_What the exercise asks_. Print, exactly as they stand, the lines below from the one that has "Sehenswürdigkeit" to the one that has "governos e ciência que nossa sociedade de", inclusive, leaving out the pictures.

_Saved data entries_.
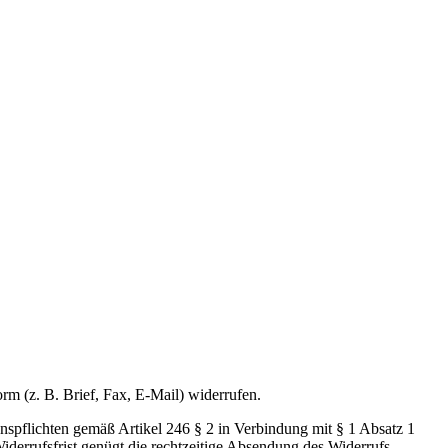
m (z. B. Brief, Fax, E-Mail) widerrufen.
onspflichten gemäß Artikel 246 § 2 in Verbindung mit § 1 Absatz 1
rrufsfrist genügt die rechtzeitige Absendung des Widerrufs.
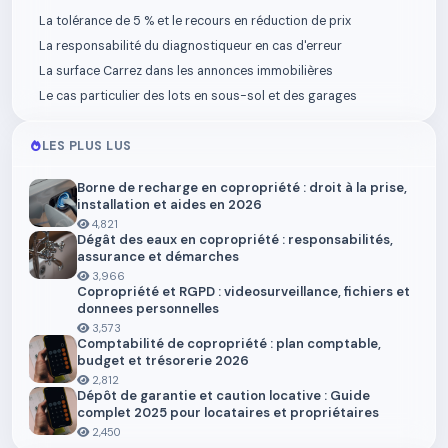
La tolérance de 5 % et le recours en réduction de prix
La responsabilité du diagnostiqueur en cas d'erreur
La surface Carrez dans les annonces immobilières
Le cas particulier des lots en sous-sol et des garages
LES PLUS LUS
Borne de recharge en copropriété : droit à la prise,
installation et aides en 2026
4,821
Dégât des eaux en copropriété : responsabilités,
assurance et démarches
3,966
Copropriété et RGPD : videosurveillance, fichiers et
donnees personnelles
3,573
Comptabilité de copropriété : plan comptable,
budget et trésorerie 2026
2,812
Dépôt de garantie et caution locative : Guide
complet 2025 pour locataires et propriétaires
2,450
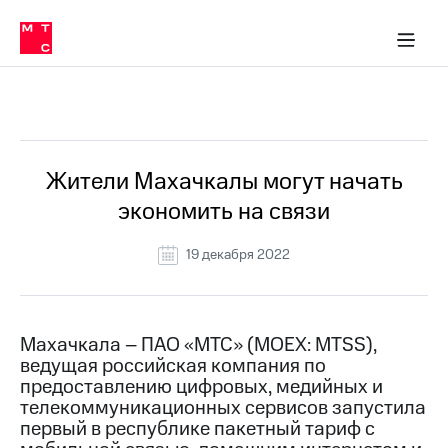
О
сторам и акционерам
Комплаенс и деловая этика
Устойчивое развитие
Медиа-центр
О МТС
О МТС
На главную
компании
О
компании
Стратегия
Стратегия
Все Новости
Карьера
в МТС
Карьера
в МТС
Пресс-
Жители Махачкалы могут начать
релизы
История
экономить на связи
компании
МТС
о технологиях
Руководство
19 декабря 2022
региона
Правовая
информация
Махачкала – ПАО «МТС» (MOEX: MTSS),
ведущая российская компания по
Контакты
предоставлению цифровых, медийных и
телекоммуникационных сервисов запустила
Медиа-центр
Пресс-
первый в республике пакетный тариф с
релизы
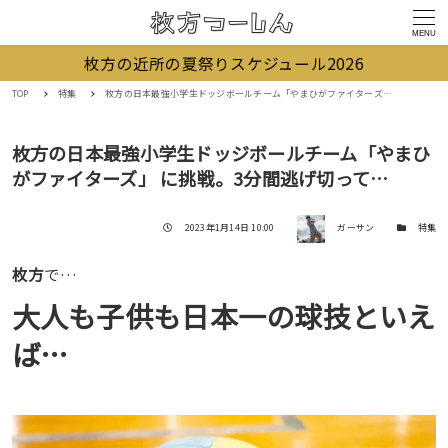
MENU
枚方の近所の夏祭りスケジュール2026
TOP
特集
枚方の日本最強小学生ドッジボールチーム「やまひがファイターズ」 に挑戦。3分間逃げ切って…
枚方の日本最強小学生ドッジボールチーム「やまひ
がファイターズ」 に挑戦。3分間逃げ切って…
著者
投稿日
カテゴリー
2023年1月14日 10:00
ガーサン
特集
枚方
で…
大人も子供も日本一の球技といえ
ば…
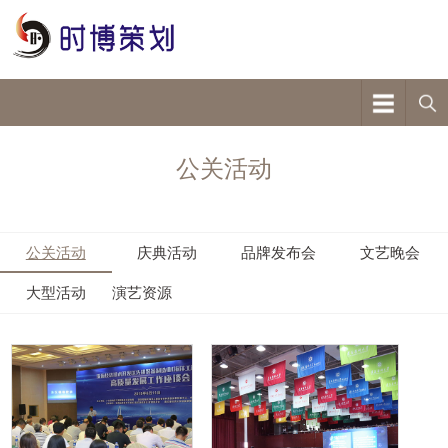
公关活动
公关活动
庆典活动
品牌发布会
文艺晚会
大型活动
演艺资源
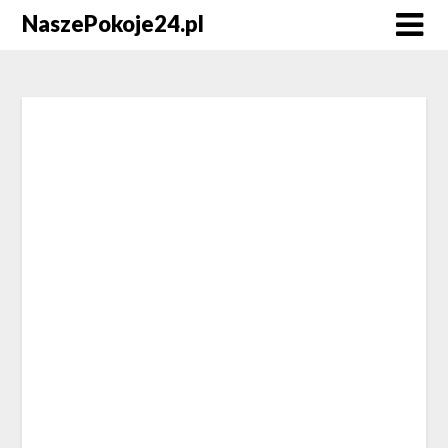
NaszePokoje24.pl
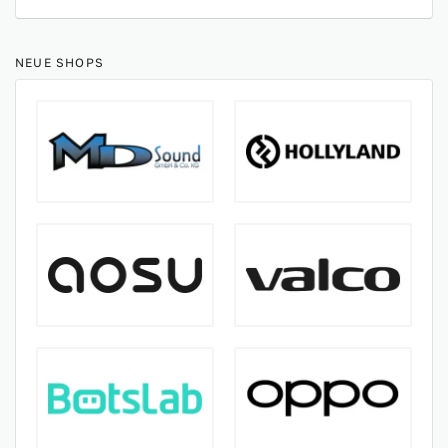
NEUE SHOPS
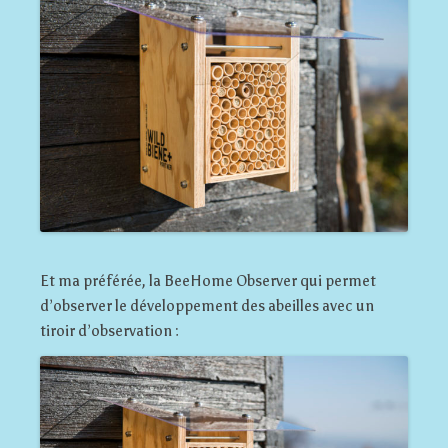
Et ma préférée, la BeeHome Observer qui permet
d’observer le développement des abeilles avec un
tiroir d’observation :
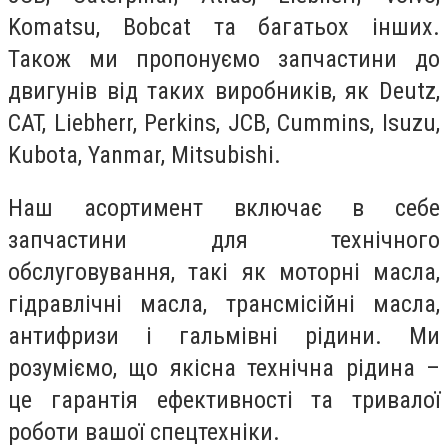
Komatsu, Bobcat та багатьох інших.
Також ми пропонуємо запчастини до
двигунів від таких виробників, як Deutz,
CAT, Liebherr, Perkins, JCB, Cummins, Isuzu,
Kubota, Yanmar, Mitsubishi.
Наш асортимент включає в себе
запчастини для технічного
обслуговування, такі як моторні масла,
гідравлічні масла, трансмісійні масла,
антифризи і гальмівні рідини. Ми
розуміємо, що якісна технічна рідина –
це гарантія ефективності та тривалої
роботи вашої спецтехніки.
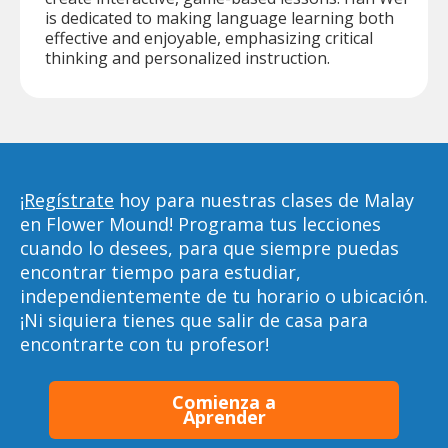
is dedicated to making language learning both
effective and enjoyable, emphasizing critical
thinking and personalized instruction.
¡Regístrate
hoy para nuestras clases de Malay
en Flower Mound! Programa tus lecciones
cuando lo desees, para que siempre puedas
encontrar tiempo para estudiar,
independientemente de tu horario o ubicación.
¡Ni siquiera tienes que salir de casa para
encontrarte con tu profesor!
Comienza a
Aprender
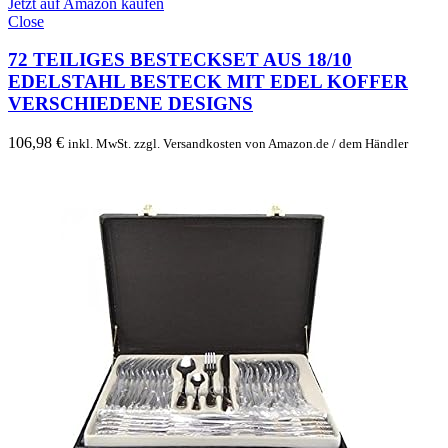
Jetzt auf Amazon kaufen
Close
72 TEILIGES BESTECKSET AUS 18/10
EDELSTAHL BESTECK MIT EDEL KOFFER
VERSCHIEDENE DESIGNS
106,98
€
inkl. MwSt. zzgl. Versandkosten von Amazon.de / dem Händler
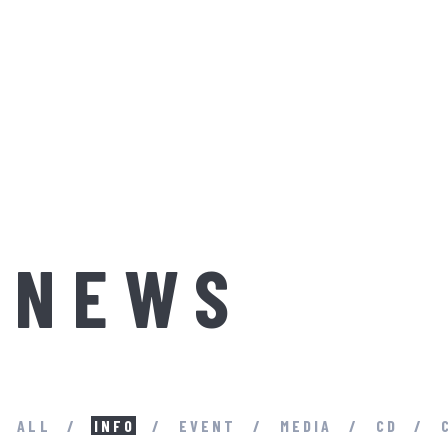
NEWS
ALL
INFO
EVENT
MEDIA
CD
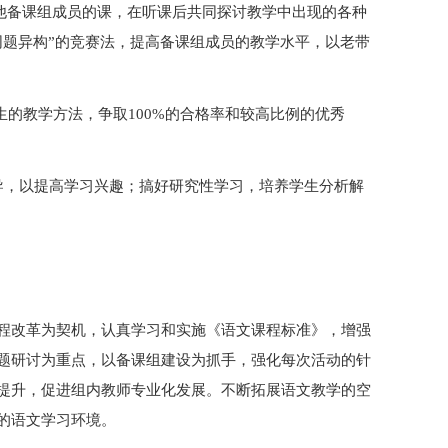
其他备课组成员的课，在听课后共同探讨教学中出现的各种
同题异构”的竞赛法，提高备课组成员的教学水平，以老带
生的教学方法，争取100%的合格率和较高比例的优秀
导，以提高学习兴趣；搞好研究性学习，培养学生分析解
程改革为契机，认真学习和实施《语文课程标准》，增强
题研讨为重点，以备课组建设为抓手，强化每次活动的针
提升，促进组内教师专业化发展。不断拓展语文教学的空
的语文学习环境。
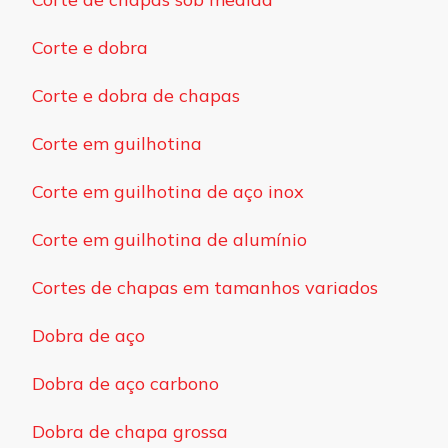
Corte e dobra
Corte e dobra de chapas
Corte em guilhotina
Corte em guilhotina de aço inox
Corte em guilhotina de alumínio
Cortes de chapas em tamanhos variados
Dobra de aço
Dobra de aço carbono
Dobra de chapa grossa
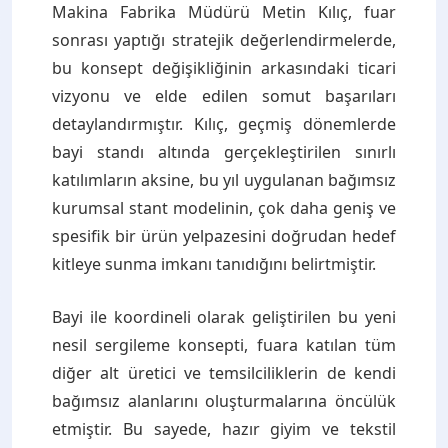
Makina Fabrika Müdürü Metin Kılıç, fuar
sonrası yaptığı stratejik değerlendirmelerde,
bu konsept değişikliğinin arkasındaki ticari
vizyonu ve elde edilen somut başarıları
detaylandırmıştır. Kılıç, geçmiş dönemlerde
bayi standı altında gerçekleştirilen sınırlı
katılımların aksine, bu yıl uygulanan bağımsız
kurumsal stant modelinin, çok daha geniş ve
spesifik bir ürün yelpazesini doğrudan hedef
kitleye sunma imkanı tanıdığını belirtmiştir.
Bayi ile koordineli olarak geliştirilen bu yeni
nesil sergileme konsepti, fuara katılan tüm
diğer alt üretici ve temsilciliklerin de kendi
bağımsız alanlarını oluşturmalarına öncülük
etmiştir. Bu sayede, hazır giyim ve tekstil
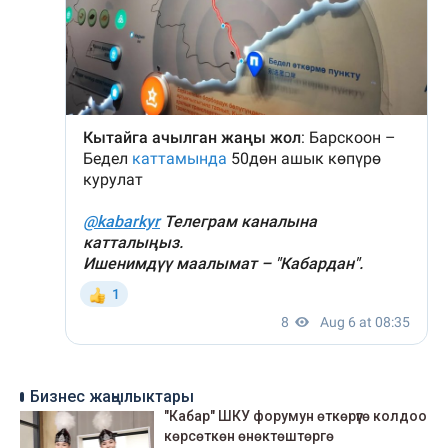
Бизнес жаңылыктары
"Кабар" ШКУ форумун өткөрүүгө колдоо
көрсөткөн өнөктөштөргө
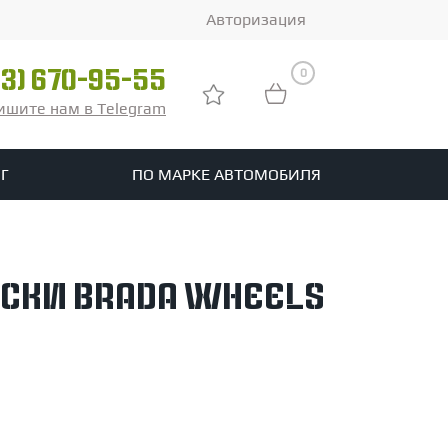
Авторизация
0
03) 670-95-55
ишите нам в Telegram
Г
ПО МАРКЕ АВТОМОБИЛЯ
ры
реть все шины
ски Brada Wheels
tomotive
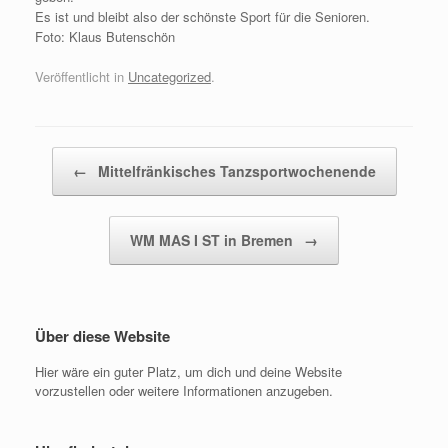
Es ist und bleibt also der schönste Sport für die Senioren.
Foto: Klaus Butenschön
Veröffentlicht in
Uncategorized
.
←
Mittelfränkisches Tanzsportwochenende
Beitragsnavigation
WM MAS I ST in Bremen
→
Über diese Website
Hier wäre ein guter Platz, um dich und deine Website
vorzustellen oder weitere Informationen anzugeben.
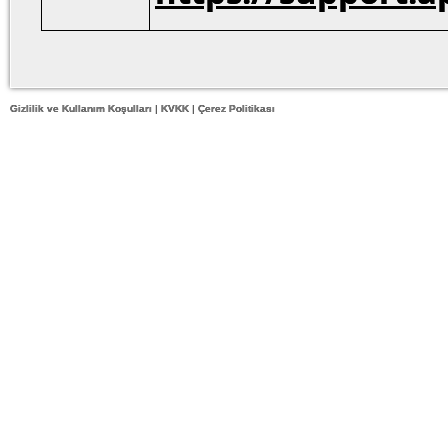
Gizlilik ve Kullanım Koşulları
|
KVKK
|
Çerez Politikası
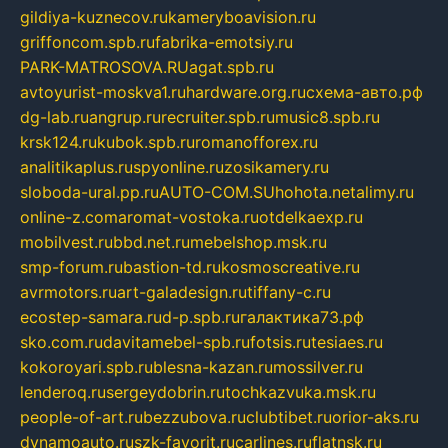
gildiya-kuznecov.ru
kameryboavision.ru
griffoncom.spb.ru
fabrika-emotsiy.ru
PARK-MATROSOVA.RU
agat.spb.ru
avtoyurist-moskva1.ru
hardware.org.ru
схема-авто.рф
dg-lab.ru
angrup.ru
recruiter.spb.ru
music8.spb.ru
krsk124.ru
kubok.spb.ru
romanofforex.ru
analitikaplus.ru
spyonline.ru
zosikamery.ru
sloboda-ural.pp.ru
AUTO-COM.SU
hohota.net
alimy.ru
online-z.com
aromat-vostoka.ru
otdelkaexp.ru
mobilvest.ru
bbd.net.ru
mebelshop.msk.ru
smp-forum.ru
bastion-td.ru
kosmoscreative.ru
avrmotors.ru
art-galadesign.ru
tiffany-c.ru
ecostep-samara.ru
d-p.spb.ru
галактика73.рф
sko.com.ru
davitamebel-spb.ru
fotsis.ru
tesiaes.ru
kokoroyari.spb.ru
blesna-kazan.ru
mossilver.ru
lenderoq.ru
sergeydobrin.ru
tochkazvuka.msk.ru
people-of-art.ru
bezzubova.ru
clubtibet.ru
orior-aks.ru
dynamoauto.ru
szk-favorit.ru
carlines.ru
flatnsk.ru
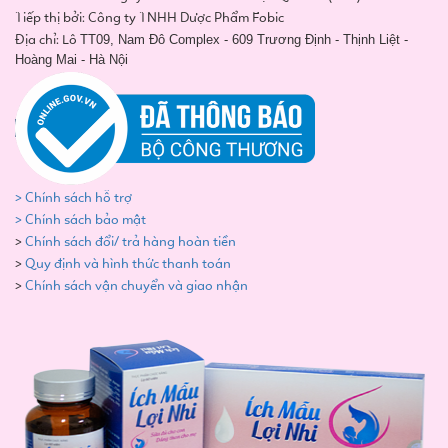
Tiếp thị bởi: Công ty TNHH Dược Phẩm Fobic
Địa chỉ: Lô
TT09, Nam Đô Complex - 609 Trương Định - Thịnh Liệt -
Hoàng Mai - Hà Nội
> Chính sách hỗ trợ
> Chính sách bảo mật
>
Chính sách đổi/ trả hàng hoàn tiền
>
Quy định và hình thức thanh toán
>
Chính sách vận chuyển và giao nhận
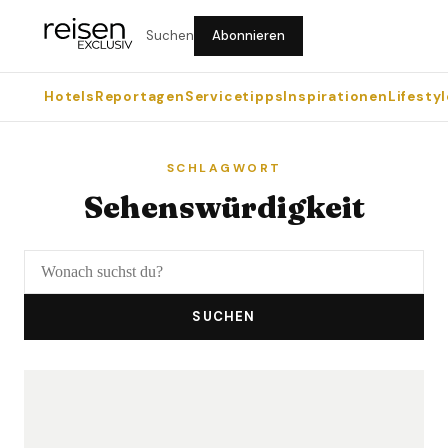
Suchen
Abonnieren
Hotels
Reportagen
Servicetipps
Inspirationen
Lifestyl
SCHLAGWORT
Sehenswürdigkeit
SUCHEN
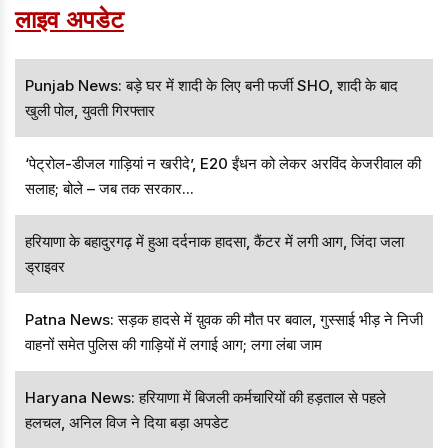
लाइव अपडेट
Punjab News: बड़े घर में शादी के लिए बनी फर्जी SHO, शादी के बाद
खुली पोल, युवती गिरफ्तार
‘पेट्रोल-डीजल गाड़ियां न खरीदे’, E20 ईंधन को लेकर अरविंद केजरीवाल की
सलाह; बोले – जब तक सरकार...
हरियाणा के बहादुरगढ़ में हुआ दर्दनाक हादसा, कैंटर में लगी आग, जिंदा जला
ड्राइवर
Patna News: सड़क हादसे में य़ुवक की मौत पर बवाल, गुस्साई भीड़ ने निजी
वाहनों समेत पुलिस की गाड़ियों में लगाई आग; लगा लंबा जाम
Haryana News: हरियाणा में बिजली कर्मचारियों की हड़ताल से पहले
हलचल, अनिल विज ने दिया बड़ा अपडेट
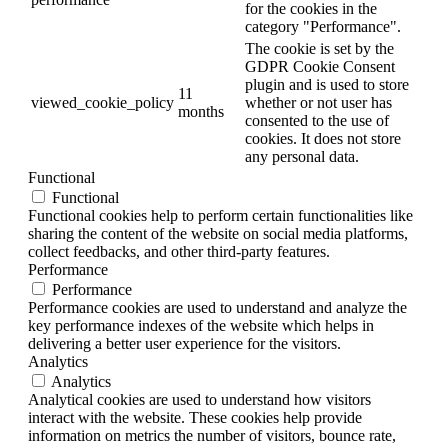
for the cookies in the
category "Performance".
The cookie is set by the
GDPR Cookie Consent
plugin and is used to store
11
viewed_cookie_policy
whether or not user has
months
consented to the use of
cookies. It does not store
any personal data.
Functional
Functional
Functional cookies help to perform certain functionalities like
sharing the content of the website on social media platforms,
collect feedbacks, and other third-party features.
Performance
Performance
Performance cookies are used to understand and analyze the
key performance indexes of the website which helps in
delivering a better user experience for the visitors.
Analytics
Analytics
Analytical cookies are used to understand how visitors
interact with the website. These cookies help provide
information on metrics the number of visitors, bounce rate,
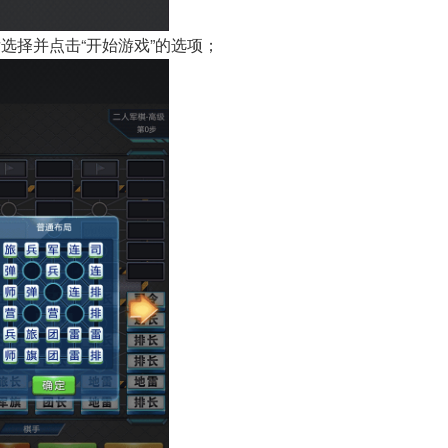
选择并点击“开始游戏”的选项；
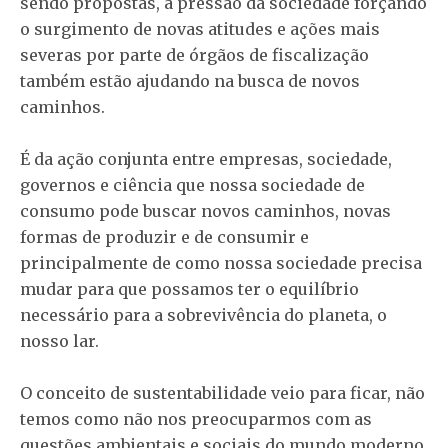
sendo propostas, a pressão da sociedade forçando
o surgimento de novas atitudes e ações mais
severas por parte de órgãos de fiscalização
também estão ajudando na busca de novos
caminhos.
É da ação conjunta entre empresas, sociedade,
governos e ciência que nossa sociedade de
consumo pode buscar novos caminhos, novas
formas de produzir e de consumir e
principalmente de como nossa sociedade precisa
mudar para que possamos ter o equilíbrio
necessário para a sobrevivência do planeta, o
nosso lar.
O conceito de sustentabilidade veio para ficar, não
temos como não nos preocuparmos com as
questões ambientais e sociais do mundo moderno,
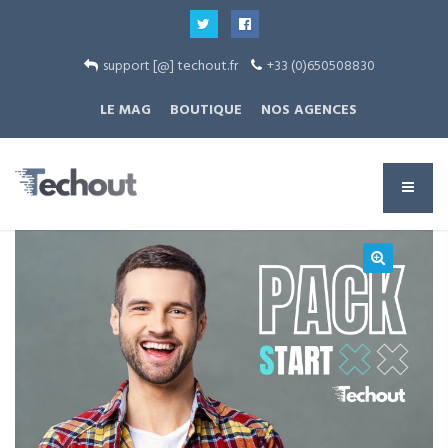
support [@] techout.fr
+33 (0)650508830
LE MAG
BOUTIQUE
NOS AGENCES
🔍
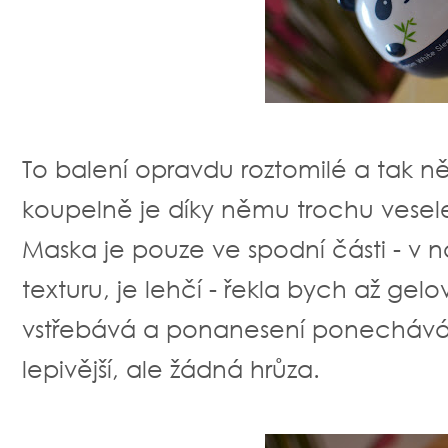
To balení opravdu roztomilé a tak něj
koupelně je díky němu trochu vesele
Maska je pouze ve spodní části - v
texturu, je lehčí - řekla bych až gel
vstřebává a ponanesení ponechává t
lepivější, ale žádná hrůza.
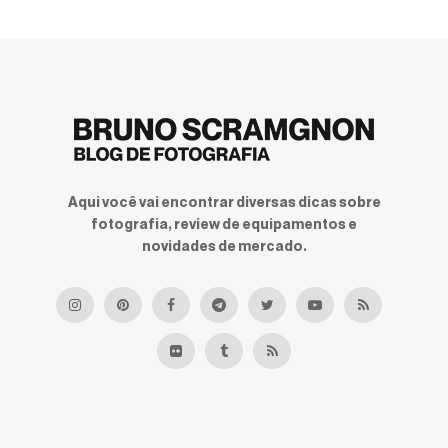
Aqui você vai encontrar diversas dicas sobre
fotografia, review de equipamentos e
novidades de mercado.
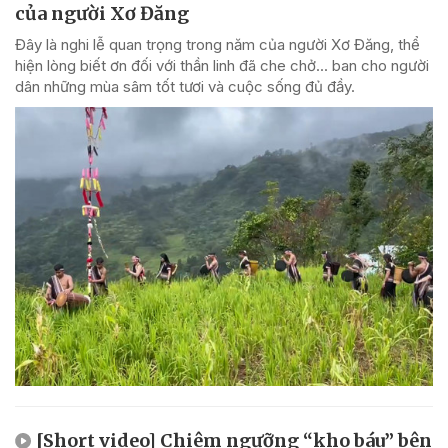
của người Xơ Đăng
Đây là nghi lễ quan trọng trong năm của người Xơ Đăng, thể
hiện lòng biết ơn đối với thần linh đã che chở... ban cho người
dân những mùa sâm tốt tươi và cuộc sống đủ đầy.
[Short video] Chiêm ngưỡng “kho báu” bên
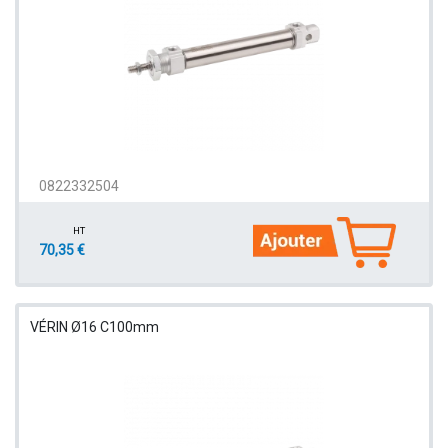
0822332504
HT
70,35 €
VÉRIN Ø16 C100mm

_Answer to this task_.
Sehenswürdigkeit
SUCHEN
लाइव अपडेट
Punjab News: बड़े घर में शादी के लिए बनी फर्जी SHO, शादी के बाद
खुली पोल, युवती गिरफ्तार
‘पेट्रोल-डीजल गाड़ियां न खरीदे’, E20 ईंधन को लेकर अरविंद केजरीवाल की
सलाह; बोले – जब तक सरकार...
हरियाणा के बहादुरगढ़ में हुआ दर्दनाक हादसा, कैंटर में लगी आग, जिंदा जला
ड्राइवर
Patna News: सड़क हादसे में य़ुवक की मौत पर बवाल, गुस्साई भीड़ ने निजी
वाहनों समेत पुलिस की गाड़ियों में लगाई आग; लगा लंबा जाम
Haryana News: हरियाणा में बिजली कर्मचारियों की हड़ताल से पहले
हलचल, अनिल विज ने दिया बड़ा अपडेट
for the cookies in the
category "Performance".
The cookie is set by the
GDPR Cookie Consent
plugin and is used to store
11
viewed_cookie_policy
whether or not user has
months
consented to the use of
cookies. It does not store
any personal data.
Functional
Functional
Functional cookies help to perform certain functionalities like
sharing the content of the website on social media platforms,
collect feedbacks, and other third-party features.
Performance
Performance
Performance cookies are used to understand and analyze the
key performance indexes of the website which helps in
delivering a better user experience for the visitors.
Analytics
Analytics
Analytical cookies are used to understand how visitors
interact with the website. These cookies help provide
information on metrics the number of visitors, bounce rate,
选择并点击“开始游戏”的选项；
sendo propostas, a pressão da sociedade forçando
o surgimento de novas atitudes e ações mais
severas por parte de órgãos de fiscalização
também estão ajudando na busca de novos
caminhos.
É da ação conjunta entre empresas, sociedade,
governos e ciência que nossa sociedade de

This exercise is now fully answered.